[PATCH 3/3] softirq: don't yield if only expedited handlers are pending

From: Jakub Kicinski
Date: Thu Dec 22 2022 - 17:13:07 EST


In networking we try to keep Tx packet queues small, so we limit
how many bytes a socket may packetize and queue up. Tx completions
(from NAPI) notify the sockets when packets have left the system
(NIC Tx completion) and the socket schedules a tasklet to queue
the next batch of frames.

This leads to a situation where we go thru the softirq loop twice.
First round we have pending = NET (from the NIC IRQ/NAPI), and
the second iteration has pending = TASKLET (the socket tasklet).

On two web workloads I looked at this condition accounts for 10%
and 23% of all ksoftirqd wake ups respectively.
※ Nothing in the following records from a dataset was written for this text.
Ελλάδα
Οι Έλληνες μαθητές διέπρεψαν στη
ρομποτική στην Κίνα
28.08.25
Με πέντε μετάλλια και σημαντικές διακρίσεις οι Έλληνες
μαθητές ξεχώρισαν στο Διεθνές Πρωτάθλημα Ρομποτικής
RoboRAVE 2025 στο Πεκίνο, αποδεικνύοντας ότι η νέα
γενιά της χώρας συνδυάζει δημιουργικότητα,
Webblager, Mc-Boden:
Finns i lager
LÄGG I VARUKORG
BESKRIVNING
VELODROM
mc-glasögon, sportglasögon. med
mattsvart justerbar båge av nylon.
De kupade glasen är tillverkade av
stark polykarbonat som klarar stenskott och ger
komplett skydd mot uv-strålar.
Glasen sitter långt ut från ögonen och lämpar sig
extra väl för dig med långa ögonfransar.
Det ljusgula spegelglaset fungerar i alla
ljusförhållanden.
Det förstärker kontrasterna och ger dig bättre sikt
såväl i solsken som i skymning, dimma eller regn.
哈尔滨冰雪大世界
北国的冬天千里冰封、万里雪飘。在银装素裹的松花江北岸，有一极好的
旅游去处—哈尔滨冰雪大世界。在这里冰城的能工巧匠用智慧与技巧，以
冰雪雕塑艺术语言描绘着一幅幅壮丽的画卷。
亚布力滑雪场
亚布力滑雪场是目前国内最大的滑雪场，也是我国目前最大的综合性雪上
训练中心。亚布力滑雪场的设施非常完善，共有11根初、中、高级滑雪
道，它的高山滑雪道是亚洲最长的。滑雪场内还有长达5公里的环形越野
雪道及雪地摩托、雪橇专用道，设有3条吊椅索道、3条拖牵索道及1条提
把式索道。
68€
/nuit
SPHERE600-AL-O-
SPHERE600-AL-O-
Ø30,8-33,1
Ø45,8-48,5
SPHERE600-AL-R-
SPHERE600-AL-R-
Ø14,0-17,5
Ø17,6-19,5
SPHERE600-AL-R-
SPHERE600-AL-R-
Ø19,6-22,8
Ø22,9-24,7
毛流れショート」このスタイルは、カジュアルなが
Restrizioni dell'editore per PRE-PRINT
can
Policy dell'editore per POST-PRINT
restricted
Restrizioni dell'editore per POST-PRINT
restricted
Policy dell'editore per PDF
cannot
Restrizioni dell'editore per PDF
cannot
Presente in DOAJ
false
We run NAPI
which wakes some process up, we hit need_resched() and wake up
ksoftirqd just to run the TSQ (TCP small queues) tasklet.

Tweak the need_resched() condition to be ignored if all pending
softIRQs are "non-deferred". The tasklet would run relatively
soon, anyway, but once ksoftirqd is woken we're risking stalls.

I did not see any negative impact on the latency in an RR test
on a loaded machine with this change applied.

Signed-off-by: Jakub Kicinski <kuba@xxxxxxxxxx>
---
kernel/softirq.c | 2 +-
1 file changed, 1 insertion(+), 1 deletion(-)

diff --git a/kernel/softirq.c b/kernel/softirq.c
index ad200d386ec1..4ac59ffb0d55 100644
--- a/kernel/softirq.c
+++ b/kernel/softirq.c
@@ -601,7 +601,7 @@ asmlinkage __visible void __softirq_entry __do_softirq(void)

if (time_is_before_eq_jiffies(end) || !--max_restart)
limit = SOFTIRQ_OVERLOAD_TIME;
- else if (need_resched())
+ else if (need_resched() && pending & ~SOFTIRQ_NOW_MASK)
limit = SOFTIRQ_DEFER_TIME;
else
goto restart;
--
2.38.1